The answer was unexpected, should have been welcome. Yet it seemed to push Anne or Hugh Forbes to the wall, suggesting that if she were not to blame, he was. Wareham uttered an impatient sigh.
“I cannot conceive what she could object to in Hugh!” he said, the friend uppermost again. Millie was silent. “And yet—women—?” he added tentatively.
She turned back some leaves, under which a cluster of fruit glowed.
“I believe that I am surprised you don’t condemn her with the rest of the world,” he said at last, in order to force an answer.

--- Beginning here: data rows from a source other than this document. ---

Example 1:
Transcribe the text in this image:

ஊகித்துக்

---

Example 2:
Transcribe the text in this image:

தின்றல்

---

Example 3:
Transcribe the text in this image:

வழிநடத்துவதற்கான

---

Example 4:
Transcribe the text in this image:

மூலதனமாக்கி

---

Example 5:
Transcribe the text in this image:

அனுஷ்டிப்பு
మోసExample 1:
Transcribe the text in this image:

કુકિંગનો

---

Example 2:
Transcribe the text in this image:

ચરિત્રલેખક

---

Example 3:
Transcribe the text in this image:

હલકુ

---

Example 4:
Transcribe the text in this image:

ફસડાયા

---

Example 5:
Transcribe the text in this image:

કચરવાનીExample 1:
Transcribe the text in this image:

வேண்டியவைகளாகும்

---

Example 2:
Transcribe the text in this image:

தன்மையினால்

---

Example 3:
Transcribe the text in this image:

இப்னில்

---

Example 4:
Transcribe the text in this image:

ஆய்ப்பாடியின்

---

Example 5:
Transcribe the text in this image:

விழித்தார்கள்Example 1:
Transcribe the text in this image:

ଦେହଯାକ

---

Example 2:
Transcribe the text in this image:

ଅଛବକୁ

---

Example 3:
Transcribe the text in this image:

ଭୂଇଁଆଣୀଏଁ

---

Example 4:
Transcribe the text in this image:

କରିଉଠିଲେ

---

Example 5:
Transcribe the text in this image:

“How should I? I never saw your friend. Miss Dalrymple has been very nice to me, but I know nothing of her, or of her life.” Millie’s words were hurried. “You asked me if she were right or wrong. How should I know? But if she was ready to brave people’s tongues, either she had never loved him, or she did not love him any more. In either case, when she found it out, she must have been right not to wait until it was too late. That is all I can see clearly, and I dare say, if I knew more, I should not see so much.”
“I believe you are right,” said Wareham admiringly. He was in the condition to find oracles in all that agreed with him. “When you know Miss Dalrymple better, you will be sure you are.”
“Miss Dalrymple is not easily known.”
“Not?”
“Not by women.”
To this man does not object, and Wareham merely pondered over it. Millie moved a little farther off. He followed.